The Russia-Ukraine war has thrown all predictions made at the turn of the year out of the window. The World Trade Organization (WTO) now expects merchandise trade volume growth of 3.0% in 2022—down from its previous forecast of 4.7%—and 3.4% in 2023, but these estimates are less certain than usual due to the fluid nature of the conflict.
The predictions made by WTO economists were announced on Tuesday.
The highlights
- World GDP at market exchange rates is expected to increase by 2.8% in 2022 after rising 5.7% in 2021. Output growth should pick up to 3.2% in 2023, assuming persistent geopolitical and economic uncertainty.
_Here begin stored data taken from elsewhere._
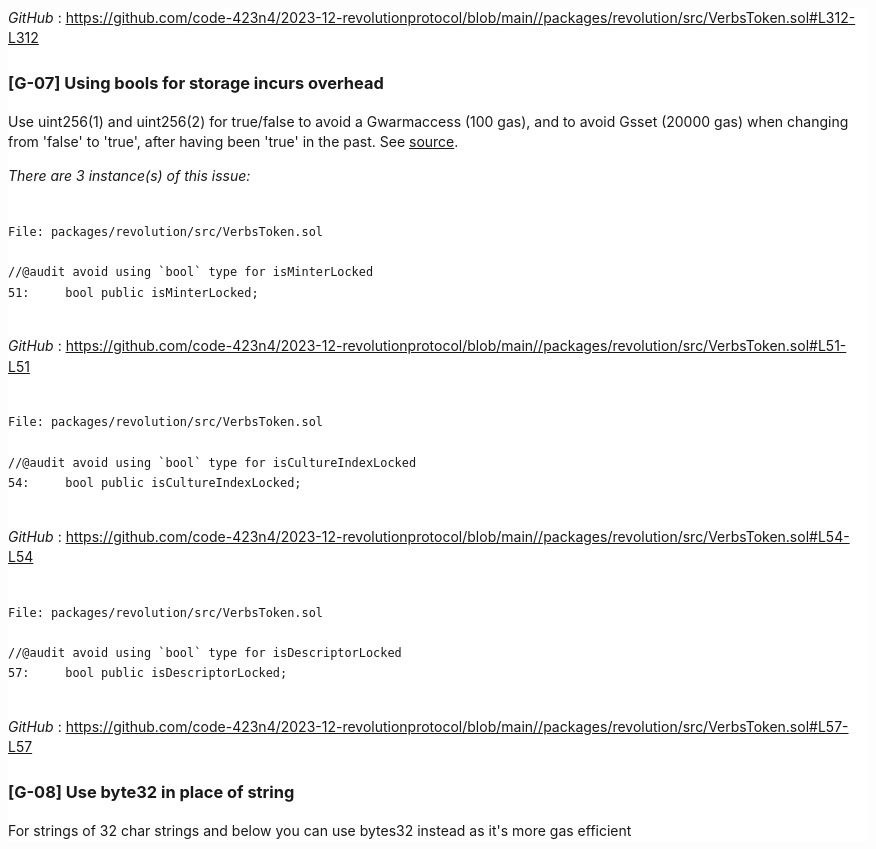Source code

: 
*GitHub* : https://github.com/code-423n4/2023-12-revolutionprotocol/blob/main//packages/revolution/src/VerbsToken.sol#L312-L312
### [G-07]<a name="g-07"></a> Using bools for storage incurs overhead
Use uint256(1) and uint256(2) for true/false to avoid a Gwarmaccess (100 gas), and to avoid Gsset (20000 gas) when changing from 'false' to 'true', after having been 'true' in the past. See [source](https://github.com/OpenZeppelin/openzeppelin-contracts/blob/58f635312aa21f947cae5f8578638a85aa2519f5/contracts/security/ReentrancyGuard.sol#L23-L27).

*There are 3 instance(s) of this issue:*

```solidity

File: packages/revolution/src/VerbsToken.sol

//@audit avoid using `bool` type for isMinterLocked
51:     bool public isMinterLocked;


```


*GitHub* : https://github.com/code-423n4/2023-12-revolutionprotocol/blob/main//packages/revolution/src/VerbsToken.sol#L51-L51

```solidity

File: packages/revolution/src/VerbsToken.sol

//@audit avoid using `bool` type for isCultureIndexLocked
54:     bool public isCultureIndexLocked;


```


*GitHub* : https://github.com/code-423n4/2023-12-revolutionprotocol/blob/main//packages/revolution/src/VerbsToken.sol#L54-L54

```solidity

File: packages/revolution/src/VerbsToken.sol

//@audit avoid using `bool` type for isDescriptorLocked
57:     bool public isDescriptorLocked;


```


*GitHub* : https://github.com/code-423n4/2023-12-revolutionprotocol/blob/main//packages/revolution/src/VerbsToken.sol#L57-L57
### [G-08]<a name="g-08"></a> Use byte32 in place of string
For strings of 32 char strings and below you can use bytes32 instead as it's more gas efficient
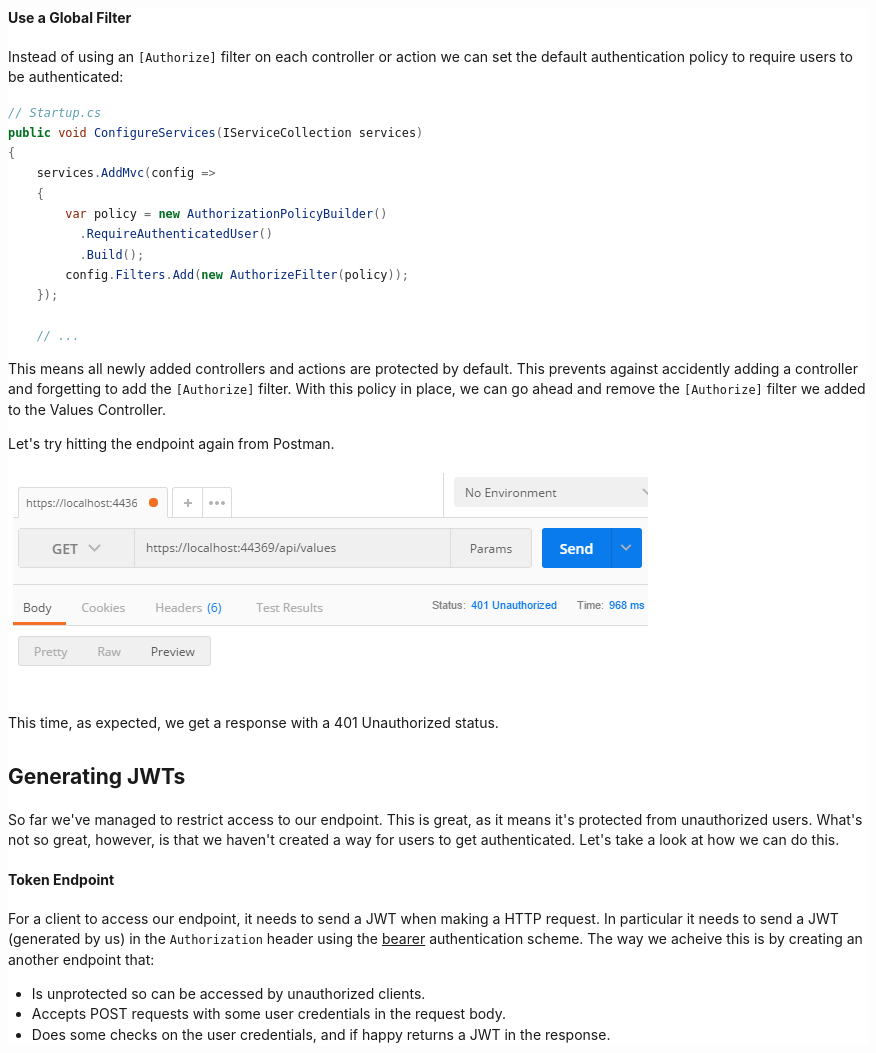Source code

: #### Use a Global Filter
Instead of using an ```[Authorize]``` filter on each controller or action we can set the default authentication policy to require users to be authenticated: 
``` csharp
// Startup.cs
public void ConfigureServices(IServiceCollection services)
{
    services.AddMvc(config =>
    {
        var policy = new AuthorizationPolicyBuilder()
          .RequireAuthenticatedUser()
          .Build();
        config.Filters.Add(new AuthorizeFilter(policy));
    });

    // ... 
``` 
This means all newly added controllers and actions are protected by default. This prevents against accidently adding a controller and forgetting to add the ```[Authorize]``` filter. With this policy in place, we can go ahead and remove the ```[Authorize]``` filter we added to the Values Controller. 

Let's try hitting the endpoint again from Postman.
<div>
<img class="post-img" src="/images/2018/postman_get_401.png" />
</div>
This time, as expected, we get a response with a 401 Unauthorized status.

## Generating JWTs
So far we've managed to restrict access to our endpoint. This is great, as it means it's protected from unauthorized users. What's not so great, however, is that we haven't created a way for users to get authenticated. Let's take a look at how we can do this.

#### Token Endpoint
For a client to access our endpoint, it needs to send a JWT when making a HTTP request. In particular it needs to send a JWT (generated by us) in the ```Authorization``` header using the [bearer](https://tools.ietf.org/html/rfc6750#section-2.1) authentication scheme. The way we acheive this is by creating an another endpoint that:

- Is unprotected so can be accessed by unauthorized clients.
- Accepts POST requests with some user credentials in the request body.
- Does some checks on the user credentials, and if happy returns a JWT in the response.
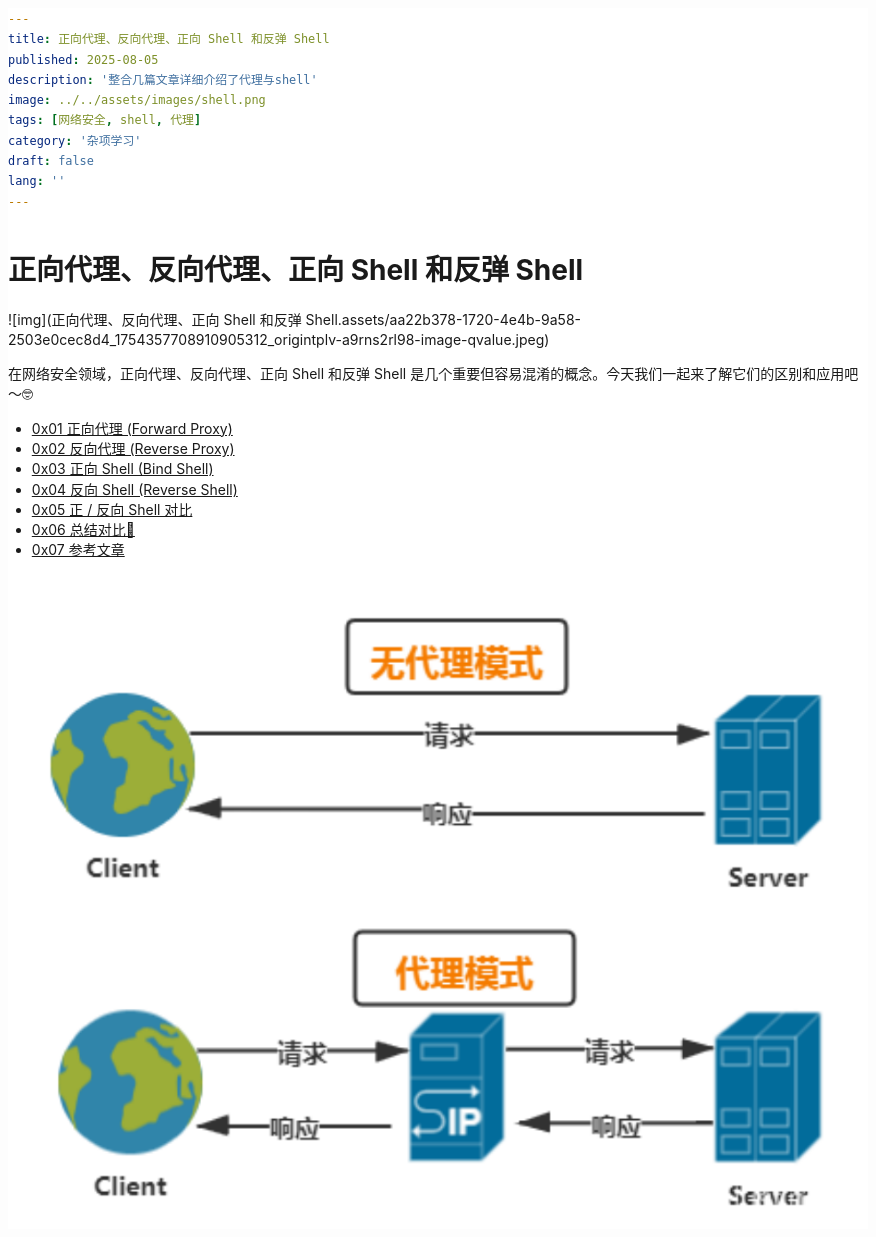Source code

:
 ```yaml
---
title: 正向代理、反向代理、正向 Shell 和反弹 Shell
published: 2025-08-05
description: '整合几篇文章详细介绍了代理与shell'
image: ../../assets/images/shell.png
tags: [网络安全, shell, 代理]
category: '杂项学习'
draft: false 
lang: ''
---
```


# 正向代理、反向代理、正向 Shell 和反弹 Shell

![img](正向代理、反向代理、正向 Shell 和反弹 Shell.assets/aa22b378-1720-4e4b-9a58-2503e0cec8d4_1754357708910905312_origintplv-a9rns2rl98-image-qvalue.jpeg)

在网络安全领域，正向代理、反向代理、正向 Shell 和反弹 Shell 是几个重要但容易混淆的概念。今天我们一起来了解它们的区别和应用吧～🤓

- [0x01 正向代理 (Forward Proxy)](#0x01-正向代理-forward-proxy)
- [0x02 反向代理 (Reverse Proxy)](#0x02-反向代理-reverse-proxy)
- [0x03 正向 Shell (Bind Shell)](#0x03-正向-shell-bind-shell)
- [0x04 反向 Shell (Reverse Shell)](#0x04-反向-shell-reverse-shell)
- [0x05 正 / 反向 Shell 对比](#0x05-正--反向-shell-对比)
- [0x06 总结对比🎉](#0x06-总结对比)
- [0x07 参考文章](#0x07-参考文章)

![image-20250805101551085](Shell.assets/image-20250805101551085.png)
- The CIS region should see a 12.0% decline in imports and a 7.9% drop in GDP in 2022, but exports should grow by 4.9% as other countries continue to rely on Russian energy. Regional disparities may narrow due to weak import demand in Europe and Asia.
- The volume of merchandise trade rose 9.8% in 2021. The US$ value of this trade grew 26% to US$ 22.4 trillion. The value of commercial services trade was also up 15% in 2021 to US$ 5.7 trillion.
- Services trade will also be affected by the conflict in Ukraine, including in the transport sector, which covers container shipping and passenger air transport.
The reasons: The war is not the only factor weighing on world trade at the moment, a WTO release said. Lockdowns in China to prevent the spread of COVID-19 are again disrupting seaborne trade at a time when supply chain pressures appeared to be easing. This could lead to renewed shortages of manufacturing inputs and higher inflation.